▶ _Work to complete_: Could you retype, exactly as written, every line from the top of the records through the line that contains "Залишити відповідь"?

(Data excerpts)
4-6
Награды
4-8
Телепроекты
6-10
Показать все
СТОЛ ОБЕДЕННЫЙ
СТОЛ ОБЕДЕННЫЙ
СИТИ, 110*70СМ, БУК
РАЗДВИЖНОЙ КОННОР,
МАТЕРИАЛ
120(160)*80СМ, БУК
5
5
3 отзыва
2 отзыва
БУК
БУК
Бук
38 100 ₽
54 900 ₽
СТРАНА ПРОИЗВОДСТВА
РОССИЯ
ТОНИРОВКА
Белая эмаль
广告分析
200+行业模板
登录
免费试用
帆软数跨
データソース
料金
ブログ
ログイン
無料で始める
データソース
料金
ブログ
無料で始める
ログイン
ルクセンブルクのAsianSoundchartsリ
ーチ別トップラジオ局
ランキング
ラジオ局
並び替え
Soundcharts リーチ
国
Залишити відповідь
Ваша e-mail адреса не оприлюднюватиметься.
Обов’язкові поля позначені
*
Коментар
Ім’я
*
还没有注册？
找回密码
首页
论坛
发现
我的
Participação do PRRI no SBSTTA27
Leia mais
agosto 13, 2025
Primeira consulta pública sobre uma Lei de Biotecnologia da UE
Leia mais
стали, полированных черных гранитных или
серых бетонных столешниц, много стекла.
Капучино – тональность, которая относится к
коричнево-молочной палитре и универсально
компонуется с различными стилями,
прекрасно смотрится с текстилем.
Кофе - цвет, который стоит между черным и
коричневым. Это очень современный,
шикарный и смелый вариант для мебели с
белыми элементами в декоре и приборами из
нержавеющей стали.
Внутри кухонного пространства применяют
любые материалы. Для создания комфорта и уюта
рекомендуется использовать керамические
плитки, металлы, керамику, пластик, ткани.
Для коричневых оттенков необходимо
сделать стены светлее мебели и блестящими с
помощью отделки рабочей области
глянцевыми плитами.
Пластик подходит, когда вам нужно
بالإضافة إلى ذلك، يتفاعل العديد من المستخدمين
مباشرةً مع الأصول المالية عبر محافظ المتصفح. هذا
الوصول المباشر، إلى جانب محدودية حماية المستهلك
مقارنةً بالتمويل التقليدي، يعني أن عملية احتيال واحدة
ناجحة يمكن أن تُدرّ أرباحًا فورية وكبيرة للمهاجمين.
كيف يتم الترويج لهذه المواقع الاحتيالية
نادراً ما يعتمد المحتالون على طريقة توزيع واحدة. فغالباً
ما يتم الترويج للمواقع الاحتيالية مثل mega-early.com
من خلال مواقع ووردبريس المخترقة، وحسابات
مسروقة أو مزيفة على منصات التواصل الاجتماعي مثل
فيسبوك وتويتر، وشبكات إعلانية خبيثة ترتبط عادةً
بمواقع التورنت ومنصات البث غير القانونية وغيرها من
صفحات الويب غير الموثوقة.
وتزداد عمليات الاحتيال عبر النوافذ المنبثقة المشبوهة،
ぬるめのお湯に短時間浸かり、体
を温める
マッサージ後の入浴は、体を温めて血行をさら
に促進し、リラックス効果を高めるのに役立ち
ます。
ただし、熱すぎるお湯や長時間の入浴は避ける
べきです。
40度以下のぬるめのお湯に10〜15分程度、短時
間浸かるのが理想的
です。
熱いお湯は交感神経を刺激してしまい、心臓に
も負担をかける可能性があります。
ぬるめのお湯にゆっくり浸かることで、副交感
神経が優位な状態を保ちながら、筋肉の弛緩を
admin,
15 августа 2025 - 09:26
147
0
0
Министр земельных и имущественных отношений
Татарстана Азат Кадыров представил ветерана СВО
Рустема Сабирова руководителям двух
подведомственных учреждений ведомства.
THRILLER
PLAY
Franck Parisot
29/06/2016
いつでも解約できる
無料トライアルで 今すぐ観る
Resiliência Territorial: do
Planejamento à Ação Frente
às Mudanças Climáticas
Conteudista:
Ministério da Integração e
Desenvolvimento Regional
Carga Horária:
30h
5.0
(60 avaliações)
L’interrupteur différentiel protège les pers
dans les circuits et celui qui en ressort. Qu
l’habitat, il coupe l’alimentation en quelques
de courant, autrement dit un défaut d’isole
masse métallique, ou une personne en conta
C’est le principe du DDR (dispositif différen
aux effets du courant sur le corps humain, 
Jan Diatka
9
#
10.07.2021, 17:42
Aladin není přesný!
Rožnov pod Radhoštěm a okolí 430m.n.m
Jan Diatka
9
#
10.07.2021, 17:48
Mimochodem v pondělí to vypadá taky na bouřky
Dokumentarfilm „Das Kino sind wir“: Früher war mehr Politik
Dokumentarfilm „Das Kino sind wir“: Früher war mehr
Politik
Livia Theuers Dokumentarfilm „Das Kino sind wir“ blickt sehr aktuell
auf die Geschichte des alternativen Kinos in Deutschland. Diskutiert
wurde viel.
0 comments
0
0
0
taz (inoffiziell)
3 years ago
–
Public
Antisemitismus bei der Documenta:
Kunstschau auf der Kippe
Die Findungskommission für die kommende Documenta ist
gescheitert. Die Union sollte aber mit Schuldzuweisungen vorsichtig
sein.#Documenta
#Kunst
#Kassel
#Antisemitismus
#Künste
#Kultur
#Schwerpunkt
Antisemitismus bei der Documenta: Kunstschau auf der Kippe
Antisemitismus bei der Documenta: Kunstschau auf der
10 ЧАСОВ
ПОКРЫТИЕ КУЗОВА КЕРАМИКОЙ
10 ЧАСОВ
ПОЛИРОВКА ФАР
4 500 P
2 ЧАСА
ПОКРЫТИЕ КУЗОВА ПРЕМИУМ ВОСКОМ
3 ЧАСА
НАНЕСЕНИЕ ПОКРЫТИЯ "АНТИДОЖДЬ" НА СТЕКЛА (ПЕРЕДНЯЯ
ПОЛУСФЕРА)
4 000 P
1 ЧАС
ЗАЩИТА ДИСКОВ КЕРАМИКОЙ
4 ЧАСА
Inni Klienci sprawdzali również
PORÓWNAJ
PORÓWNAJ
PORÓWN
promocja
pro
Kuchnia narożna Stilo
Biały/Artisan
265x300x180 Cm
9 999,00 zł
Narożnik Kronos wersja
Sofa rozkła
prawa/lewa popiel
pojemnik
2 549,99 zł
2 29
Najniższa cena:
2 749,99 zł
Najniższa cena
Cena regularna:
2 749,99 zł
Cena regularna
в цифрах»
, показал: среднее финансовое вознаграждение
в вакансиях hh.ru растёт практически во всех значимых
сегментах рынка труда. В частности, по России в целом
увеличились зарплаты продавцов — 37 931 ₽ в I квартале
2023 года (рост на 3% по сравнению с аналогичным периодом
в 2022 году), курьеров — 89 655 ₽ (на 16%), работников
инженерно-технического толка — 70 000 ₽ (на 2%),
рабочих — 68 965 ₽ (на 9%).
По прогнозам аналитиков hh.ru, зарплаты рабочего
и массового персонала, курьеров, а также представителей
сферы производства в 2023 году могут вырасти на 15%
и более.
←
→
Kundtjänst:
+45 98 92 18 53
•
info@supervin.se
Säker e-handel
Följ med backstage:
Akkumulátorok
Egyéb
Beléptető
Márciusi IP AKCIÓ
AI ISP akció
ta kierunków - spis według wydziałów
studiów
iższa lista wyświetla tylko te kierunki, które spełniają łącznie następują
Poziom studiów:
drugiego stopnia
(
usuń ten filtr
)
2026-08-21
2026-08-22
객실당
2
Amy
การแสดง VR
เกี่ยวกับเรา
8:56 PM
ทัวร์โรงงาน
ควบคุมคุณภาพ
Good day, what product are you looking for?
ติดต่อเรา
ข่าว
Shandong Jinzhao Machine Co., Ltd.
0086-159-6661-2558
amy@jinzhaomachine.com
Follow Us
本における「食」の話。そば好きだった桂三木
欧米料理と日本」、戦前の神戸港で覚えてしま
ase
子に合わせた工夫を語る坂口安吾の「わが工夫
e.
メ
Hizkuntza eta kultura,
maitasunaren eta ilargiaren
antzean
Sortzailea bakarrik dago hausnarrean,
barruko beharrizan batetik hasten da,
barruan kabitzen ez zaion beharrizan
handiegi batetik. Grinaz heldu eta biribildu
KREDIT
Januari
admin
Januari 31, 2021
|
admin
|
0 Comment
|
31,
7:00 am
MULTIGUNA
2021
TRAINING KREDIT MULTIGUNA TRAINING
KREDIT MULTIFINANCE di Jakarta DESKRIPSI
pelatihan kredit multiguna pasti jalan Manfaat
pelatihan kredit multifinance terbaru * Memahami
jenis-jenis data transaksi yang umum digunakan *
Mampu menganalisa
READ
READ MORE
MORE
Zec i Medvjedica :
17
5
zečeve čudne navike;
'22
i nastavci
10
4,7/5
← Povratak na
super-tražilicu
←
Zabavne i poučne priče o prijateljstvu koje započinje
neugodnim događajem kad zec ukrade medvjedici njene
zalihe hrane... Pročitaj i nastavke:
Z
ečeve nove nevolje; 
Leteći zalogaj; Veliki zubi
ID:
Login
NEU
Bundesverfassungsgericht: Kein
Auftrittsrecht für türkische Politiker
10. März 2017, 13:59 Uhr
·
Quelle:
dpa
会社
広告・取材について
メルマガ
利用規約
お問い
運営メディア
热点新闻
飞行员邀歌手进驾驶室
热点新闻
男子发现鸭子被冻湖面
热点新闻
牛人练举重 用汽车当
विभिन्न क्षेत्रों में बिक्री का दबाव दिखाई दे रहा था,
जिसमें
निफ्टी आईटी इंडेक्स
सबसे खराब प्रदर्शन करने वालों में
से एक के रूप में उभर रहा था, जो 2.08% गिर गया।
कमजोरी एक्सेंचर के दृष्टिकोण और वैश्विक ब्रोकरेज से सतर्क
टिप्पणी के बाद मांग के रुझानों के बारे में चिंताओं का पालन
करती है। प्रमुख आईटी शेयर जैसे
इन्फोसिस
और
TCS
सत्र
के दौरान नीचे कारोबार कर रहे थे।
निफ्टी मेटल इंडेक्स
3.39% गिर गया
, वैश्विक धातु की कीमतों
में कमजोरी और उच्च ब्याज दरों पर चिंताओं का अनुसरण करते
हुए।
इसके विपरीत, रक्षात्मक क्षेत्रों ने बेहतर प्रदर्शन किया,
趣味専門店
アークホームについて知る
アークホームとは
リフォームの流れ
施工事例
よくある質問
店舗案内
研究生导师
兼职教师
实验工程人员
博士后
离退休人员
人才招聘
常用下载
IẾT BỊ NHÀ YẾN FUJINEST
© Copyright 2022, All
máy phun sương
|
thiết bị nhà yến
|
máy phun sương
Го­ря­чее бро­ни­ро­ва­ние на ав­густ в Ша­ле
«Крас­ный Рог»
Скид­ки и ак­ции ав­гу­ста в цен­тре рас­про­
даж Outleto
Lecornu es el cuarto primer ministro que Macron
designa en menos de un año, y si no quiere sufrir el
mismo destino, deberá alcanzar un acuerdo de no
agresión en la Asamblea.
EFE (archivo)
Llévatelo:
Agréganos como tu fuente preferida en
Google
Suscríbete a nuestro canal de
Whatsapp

▶ _Finished task_:
4-6
Награды
4-8
Телепроекты
6-10
Показать все
СТОЛ ОБЕДЕННЫЙ
СТОЛ ОБЕДЕННЫЙ
СИТИ, 110*70СМ, БУК
РАЗДВИЖНОЙ КОННОР,
МАТЕРИАЛ
120(160)*80СМ, БУК
5
5
3 отзыва
2 отзыва
БУК
БУК
Бук
38 100 ₽
54 900 ₽
СТРАНА ПРОИЗВОДСТВА
РОССИЯ
ТОНИРОВКА
Белая эмаль
广告分析
200+行业模板
登录
免费试用
帆软数跨
データソース
料金
ブログ
ログイン
無料で始める
データソース
料金
ブログ
無料で始める
ログイン
ルクセンブルクのAsianSoundchartsリ
ーチ別トップラジオ局
ランキング
ラジオ局
並び替え
Soundcharts リーチ
国
Залишити відповідь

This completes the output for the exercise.